What do economists mean by excess demand?

Answer:
The quantity demanded of a good or service in a particular market exceeds the quantity supplied when there is excess demand. We often draw a line at a given price level on a graph, from the quantity supplied curve to the quantity demanded curve, to show the magnitude of a shortage that is created by this situation. Consumers are willing to buy more than this market is willing to supply, and so the price is bid up. As the price rises, more producers will be willing to shift more resources toward the increased production of this good or service.

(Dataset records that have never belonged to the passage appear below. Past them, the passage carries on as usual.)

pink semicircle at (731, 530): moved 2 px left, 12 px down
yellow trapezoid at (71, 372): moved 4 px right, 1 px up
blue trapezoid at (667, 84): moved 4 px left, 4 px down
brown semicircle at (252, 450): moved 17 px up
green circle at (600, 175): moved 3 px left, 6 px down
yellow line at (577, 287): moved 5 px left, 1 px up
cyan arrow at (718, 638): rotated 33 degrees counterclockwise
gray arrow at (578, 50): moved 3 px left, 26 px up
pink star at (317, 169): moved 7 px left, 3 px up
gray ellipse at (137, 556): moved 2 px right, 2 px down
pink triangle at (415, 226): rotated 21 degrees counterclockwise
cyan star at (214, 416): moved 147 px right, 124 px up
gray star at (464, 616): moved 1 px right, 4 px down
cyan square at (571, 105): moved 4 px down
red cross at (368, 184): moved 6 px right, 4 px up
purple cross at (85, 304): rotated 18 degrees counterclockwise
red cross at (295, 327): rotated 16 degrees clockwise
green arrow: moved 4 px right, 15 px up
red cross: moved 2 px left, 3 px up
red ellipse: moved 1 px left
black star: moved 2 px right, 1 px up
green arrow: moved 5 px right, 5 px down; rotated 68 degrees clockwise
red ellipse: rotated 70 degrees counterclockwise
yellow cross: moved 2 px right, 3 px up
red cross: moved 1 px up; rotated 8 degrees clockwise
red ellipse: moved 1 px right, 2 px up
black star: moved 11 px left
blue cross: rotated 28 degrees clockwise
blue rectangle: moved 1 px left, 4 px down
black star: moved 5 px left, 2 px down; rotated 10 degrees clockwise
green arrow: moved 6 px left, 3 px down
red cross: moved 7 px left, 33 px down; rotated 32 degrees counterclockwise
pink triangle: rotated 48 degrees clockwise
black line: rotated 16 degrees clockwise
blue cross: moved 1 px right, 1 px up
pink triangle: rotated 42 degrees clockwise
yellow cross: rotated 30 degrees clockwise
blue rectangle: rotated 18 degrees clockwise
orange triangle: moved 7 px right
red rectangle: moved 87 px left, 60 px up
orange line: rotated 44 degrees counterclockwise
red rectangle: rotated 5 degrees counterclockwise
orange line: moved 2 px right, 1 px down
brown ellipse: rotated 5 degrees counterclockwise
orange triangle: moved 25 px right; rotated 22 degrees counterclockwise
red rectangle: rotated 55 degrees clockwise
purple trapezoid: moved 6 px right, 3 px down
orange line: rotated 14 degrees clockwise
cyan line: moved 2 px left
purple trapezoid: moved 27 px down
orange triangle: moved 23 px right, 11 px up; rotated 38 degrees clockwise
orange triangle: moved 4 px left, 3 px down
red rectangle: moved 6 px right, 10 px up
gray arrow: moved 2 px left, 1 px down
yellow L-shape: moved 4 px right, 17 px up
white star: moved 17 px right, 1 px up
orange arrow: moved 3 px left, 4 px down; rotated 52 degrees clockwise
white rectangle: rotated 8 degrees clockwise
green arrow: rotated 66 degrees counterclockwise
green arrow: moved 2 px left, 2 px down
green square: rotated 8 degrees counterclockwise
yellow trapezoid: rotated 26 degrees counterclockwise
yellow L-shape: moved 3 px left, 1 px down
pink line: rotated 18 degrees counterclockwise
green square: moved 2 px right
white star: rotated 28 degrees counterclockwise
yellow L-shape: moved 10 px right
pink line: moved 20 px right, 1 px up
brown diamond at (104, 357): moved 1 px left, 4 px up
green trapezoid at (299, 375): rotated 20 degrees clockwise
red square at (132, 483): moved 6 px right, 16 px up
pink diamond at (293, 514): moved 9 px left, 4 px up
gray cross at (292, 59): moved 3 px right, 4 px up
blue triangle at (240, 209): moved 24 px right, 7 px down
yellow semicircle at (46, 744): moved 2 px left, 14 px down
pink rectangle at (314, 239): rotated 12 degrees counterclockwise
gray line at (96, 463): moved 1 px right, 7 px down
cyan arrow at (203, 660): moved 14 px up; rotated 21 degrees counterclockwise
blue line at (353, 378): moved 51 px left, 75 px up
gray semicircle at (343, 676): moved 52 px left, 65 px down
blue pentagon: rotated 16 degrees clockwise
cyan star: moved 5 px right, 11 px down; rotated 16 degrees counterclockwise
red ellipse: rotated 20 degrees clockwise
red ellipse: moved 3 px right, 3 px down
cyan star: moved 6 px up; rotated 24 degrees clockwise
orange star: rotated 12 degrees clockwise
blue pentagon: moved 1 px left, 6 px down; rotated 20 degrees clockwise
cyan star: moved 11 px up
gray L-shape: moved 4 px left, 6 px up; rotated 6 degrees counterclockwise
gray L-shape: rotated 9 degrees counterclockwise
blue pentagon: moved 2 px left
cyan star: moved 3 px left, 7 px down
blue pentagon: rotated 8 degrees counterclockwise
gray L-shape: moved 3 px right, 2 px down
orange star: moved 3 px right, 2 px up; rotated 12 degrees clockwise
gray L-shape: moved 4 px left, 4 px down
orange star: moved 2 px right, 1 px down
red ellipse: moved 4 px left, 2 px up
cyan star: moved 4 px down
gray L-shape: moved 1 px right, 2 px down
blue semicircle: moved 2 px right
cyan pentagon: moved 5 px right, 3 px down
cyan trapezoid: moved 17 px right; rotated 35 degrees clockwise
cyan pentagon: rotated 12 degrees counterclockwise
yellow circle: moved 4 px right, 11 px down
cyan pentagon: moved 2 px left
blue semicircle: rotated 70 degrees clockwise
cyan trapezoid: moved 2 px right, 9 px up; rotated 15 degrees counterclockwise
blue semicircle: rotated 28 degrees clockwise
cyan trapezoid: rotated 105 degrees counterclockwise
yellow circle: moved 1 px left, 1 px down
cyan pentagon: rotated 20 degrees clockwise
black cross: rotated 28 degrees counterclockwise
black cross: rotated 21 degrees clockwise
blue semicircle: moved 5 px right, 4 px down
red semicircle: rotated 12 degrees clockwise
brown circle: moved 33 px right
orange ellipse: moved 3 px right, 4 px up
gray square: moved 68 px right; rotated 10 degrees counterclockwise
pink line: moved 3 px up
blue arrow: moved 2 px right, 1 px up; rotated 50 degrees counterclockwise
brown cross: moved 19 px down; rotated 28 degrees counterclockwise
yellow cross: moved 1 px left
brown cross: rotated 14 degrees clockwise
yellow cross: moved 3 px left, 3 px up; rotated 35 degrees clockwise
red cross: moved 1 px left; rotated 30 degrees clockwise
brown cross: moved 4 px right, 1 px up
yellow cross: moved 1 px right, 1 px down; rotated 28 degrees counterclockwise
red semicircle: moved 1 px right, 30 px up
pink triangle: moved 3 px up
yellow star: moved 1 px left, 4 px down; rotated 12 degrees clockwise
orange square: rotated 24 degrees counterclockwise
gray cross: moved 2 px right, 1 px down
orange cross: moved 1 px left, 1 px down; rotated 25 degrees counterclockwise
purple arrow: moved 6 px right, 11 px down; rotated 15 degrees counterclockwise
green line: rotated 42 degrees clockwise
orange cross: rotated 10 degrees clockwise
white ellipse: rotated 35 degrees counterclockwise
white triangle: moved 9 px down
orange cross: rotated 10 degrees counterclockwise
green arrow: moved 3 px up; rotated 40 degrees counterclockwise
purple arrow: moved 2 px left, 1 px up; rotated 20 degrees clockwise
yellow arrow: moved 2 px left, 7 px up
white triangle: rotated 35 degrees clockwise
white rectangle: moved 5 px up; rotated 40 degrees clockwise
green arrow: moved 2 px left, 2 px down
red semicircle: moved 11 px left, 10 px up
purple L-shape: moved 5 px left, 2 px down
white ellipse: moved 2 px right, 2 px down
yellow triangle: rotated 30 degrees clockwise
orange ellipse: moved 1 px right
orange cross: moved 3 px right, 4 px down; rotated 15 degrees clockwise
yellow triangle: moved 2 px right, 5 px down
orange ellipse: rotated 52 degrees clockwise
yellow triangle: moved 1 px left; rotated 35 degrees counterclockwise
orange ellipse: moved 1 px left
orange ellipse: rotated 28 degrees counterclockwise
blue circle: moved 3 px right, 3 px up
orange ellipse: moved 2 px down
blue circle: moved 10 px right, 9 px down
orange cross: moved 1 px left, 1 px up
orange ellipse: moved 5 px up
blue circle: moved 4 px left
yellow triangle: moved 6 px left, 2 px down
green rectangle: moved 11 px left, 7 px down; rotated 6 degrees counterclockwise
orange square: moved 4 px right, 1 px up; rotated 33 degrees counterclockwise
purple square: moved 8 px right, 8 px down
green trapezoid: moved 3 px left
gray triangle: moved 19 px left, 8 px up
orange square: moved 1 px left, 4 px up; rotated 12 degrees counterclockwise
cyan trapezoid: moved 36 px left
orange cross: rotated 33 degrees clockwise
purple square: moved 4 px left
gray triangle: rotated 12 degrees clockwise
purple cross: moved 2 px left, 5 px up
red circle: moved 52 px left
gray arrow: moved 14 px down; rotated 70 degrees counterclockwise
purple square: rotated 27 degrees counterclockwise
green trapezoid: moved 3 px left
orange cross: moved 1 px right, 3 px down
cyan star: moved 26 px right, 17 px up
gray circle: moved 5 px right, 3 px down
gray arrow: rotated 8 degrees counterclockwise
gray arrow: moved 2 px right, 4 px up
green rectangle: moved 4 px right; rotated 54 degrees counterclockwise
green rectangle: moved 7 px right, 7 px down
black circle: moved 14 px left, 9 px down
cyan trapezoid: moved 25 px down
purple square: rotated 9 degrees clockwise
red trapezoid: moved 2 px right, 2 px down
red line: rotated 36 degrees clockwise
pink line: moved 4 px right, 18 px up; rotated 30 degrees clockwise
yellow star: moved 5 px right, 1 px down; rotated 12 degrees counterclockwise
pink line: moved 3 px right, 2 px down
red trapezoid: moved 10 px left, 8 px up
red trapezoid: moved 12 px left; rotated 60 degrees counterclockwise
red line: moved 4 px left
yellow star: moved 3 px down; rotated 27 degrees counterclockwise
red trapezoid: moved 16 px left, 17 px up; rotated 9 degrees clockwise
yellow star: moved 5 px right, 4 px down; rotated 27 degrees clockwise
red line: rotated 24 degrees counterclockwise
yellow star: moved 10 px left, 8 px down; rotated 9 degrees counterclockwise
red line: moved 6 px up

Local government in, say, Markham, Ontario, is very slow in processing developers' applications for new housing applications. In addition, much of Markham is on the ecologically sensitive Oak Ridge Moraine and, in 2001, the provincial government puts a six-month freeze on any new developments in the Moraine to protect the forests, aquifers, and wildlife. More and more young couples wish to leave rental accommodation, but cannot find suitable houses to buy. Prices move up sharply during the freeze, as buyers bid up the price of a limited supply of new units. However, the provincial government lifts the freeze on non-sensitive land, and the town of Markham speeds up its applications process. Developers start to supply new units to meet the excess demand. Some older couples sell their homes and move to local condominiums, which are managed efficiently for them. As the quantity supplied increases, the quantity demanded falls again, until a new equilibrium price is established.